🤖 AI Summary
This study addresses critical bottlenecks in current systematic literature review (SLR) tools, particularly their limited scalability and poor integration into user-friendly workflows. To overcome these challenges, the authors propose a unified framework that combines structured SLR methodologies with large language model (LLM)-based intelligent agents. The framework features modular interfaces for integrating diverse research tools and introduces a centralized, metadata-driven tool registry that enables developers to annotate and share tool specifications autonomously. This design substantially enhances the modularity, extensibility, and automation of SLR processes.
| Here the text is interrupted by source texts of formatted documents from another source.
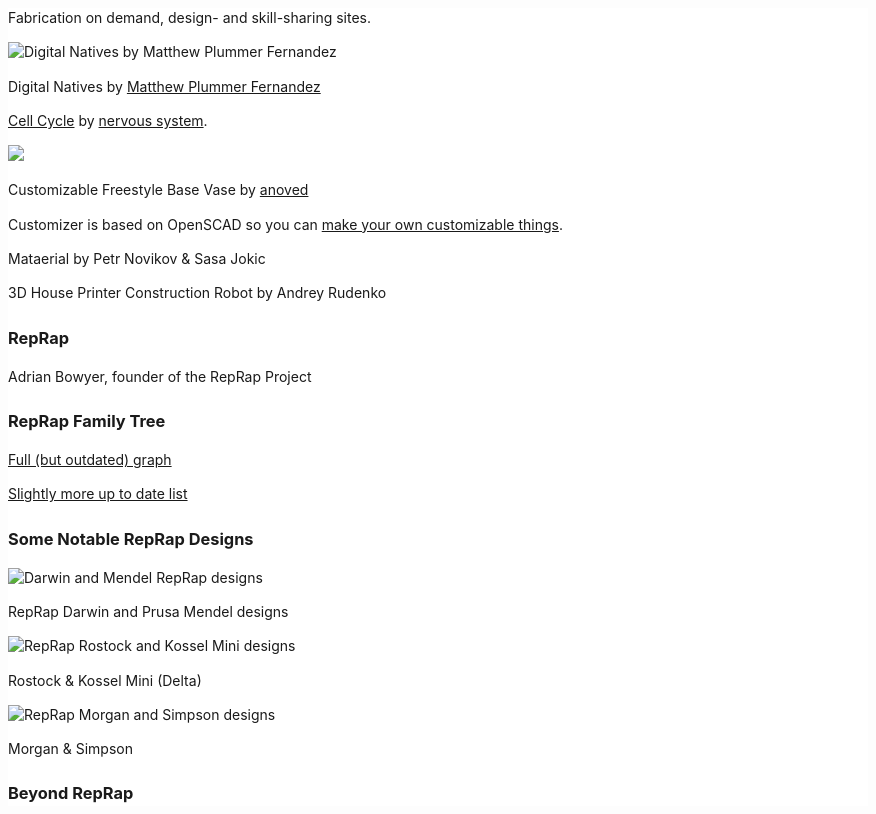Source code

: Fabrication on demand, design- and skill-sharing sites.

<img src="{{urls.media}}/weeks/01/plummer_fernandez.jpg" alt="Digital Natives by Matthew Plummer Fernandez">

Digital Natives by [Matthew Plummer Fernandez](http://www.plummerfernandez.com/)

<iframe src="//player.vimeo.com/video/38204725?portrait=0" width="710" height="445" frameborder="0" webkitallowfullscreen mozallowfullscreen allowfullscreen></iframe>

[Cell Cycle](https://n-e-r-v-o-u-s.com/cellCycle/) by [nervous system](https://n-e-r-v-o-u-s.com/).

<img class="img-responsive" src="{{urls.media}}/weeks/01/customizer_vase.png">

Customizable Freestyle Base Vase by [anoved](http://www.thingiverse.com/thing:271792)

Customizer is based on OpenSCAD so you can [make your own customizable things](http://customizer.makerbot.com/docs).

<iframe src="//player.vimeo.com/video/55657102" width="710" height="400" webkitallowfullscreen mozallowfullscreen allowfullscreen></iframe>

Mataerial by Petr Novikov &amp; Sasa Jokic

<iframe width="710" height="533" src="//www.youtube.com/embed/2eNp6q35uRo" frameborder="0" allowfullscreen></iframe>

3D House Printer Construction Robot by Andrey Rudenko

### RepRap

<iframe src="//player.vimeo.com/video/20292643" width="710" height="400" webkitallowfullscreen mozallowfullscreen allowfullscreen></iframe>

Adrian Bowyer, founder of the RepRap Project

### RepRap Family Tree

[Full (but outdated) graph](http://reprap.org/wiki/RepRap_Family_Tree)

[Slightly more up to date list](https://docs.google.com/spreadsheet/ccc?key=0AhIULNbrukiadDdUeGo0clJ6MXc2VFFVc3picDNybmc&usp=sharing#gid=0)

### Some Notable RepRap Designs

<img class="img-responsive" src="{{urls.media}}/weeks/01/darwin_mendel.jpg" alt="Darwin and Mendel RepRap designs">

RepRap Darwin and Prusa Mendel designs

<img class="img-responsive" src="{{urls.media}}/weeks/01/rostock_kossel.jpg" alt="RepRap Rostock and Kossel Mini designs">

Rostock &amp; Kossel Mini (Delta)

<img class="img-responsive" src="{{urls.media}}/weeks/01/morgan_simpson.jpg" alt="RepRap Morgan and Simpson designs">

Morgan &amp; Simpson

### Beyond RepRap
Preliminary evaluation indicates marked improvements in system usability; however, balancing efficiency, accessibility, and transparency remains a significant challenge.
📝 Abstract
Despite a growing ecosystem of tools supporting Systematic Literature Reviews (SLRs), integrating them into user-friendly workflows remains challenging. The Streamlined Workflow for Automating Machine-Actionable Systematic Literature Reviews (SWARM-SLR) unified the tool annotation and provided a cohesive yet modular workflow, but faced scalability and usability issues. We introduce the SWARM-SLR AIssistant, a unified framework that combines the SWARM-SLR's structured methodology with an agent-based assistant that integrates research tools in a modular interface. The first SWARM-SLR stage is integrated, enabling conversational, LLM-guided support and persistent data storage. To address the tool assessment bottleneck, we propose a centralized tool registry that allows developers to annotate and register tools autonomously using a shared metadata schema. Preliminary evaluation shows improved usability, but challenges remain in balancing efficiency, accessibility, and transparency. Further development is needed to realize scalable SLR automation.